The first clear evidence that some dinosaurs were cannibals has been unearthed on the island of Madagascar.

Its teeth were built for ripping flesh (Image: Demetrios Vital, University of Minnesota)

Fossilised bones bear tooth-marks that could only have come from another member of the same species.

The ferocious offender is a giant meat-eater the length of a double-decker bus that lived 65 to 70 million years ago.

Scientists believe the two-legged creature, named Majungatholus atopus, may have dined on its own kind to survive.

There were dramatic food and water shortages at the time, and many animals became extinct.

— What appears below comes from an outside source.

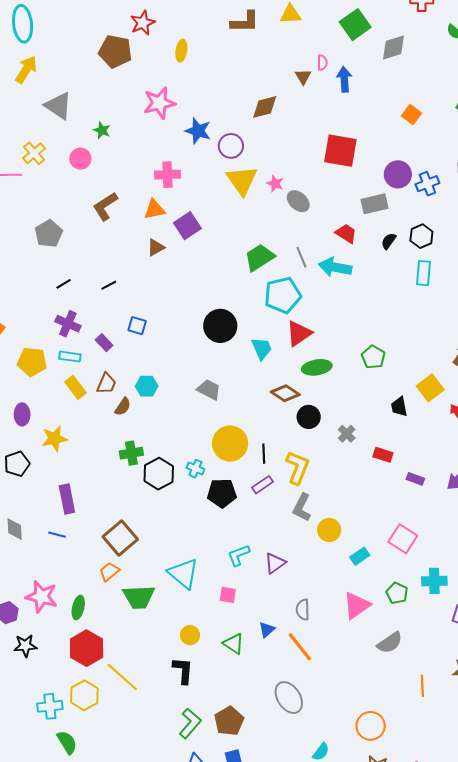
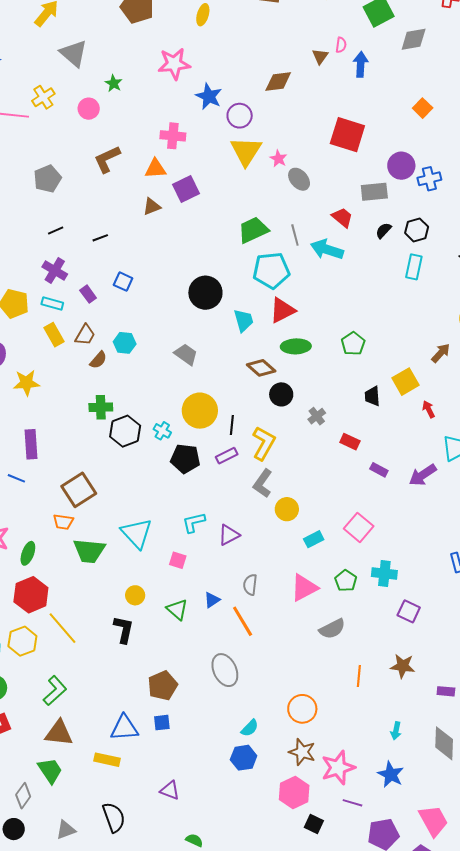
orange trapezoid: (109, 572) -> (63, 522), turned -140
green L-shape: (190, 723) -> (55, 691), moved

"It appears as though Majungatholus atopus exploited all available resources during stressful episodes, even if it meant dining on members of its own species," says Raymond Rogers of Macalester College in St Paul, Minnesota, US, who led the research team.

'Reasonably convincing'

The discovery is no great surprise as many large predators, such as lions, have been known to use cannibalism as a feeding strategy.

The skull of the cannibal (Image: Greg Helgeson, Macalester College)

There has been speculation that some dinosaurs might also have been cannibals but proof has been hard to find.

The best example until now has been in a small Triassic meat-eater called Coelophysis bauri.

The remains of juvenile individuals appear to have been found in its stomach but some scientists are not so sure.

They think the skeleton could be a freak of geology - a result of the way layers of fossils have been laid down over time.

Paul Barrett, a dinosaur expert at London's Natural History museum, thinks the latest evidence of cannibalism, reported in Nature, is "reasonably convincing".

"It gives you a snapshot of the ecology of these animals at the time in Madagascar", he says, "how they interacted with each other".

Easy prey

Majungatholus would have been the top predator at the time, living among herds of huge plant-eating dinosaurs.

It may have hunted smaller and weaker members of the pack of vegetarians as well as tearing the flesh off carcasses.

What is interesting, says Dr Barrett, is that a predator such as this showed both types of feeding behaviour.

There has been much debate over whether the mighty Tyrannosaurus Rex was a hunter or a scavenger.

The serrated tooth-marks on fossilised bones of two Majungatholus dinosaurs suggests a middle way - that even the biggest meat-eaters fed on carrion as well as live prey.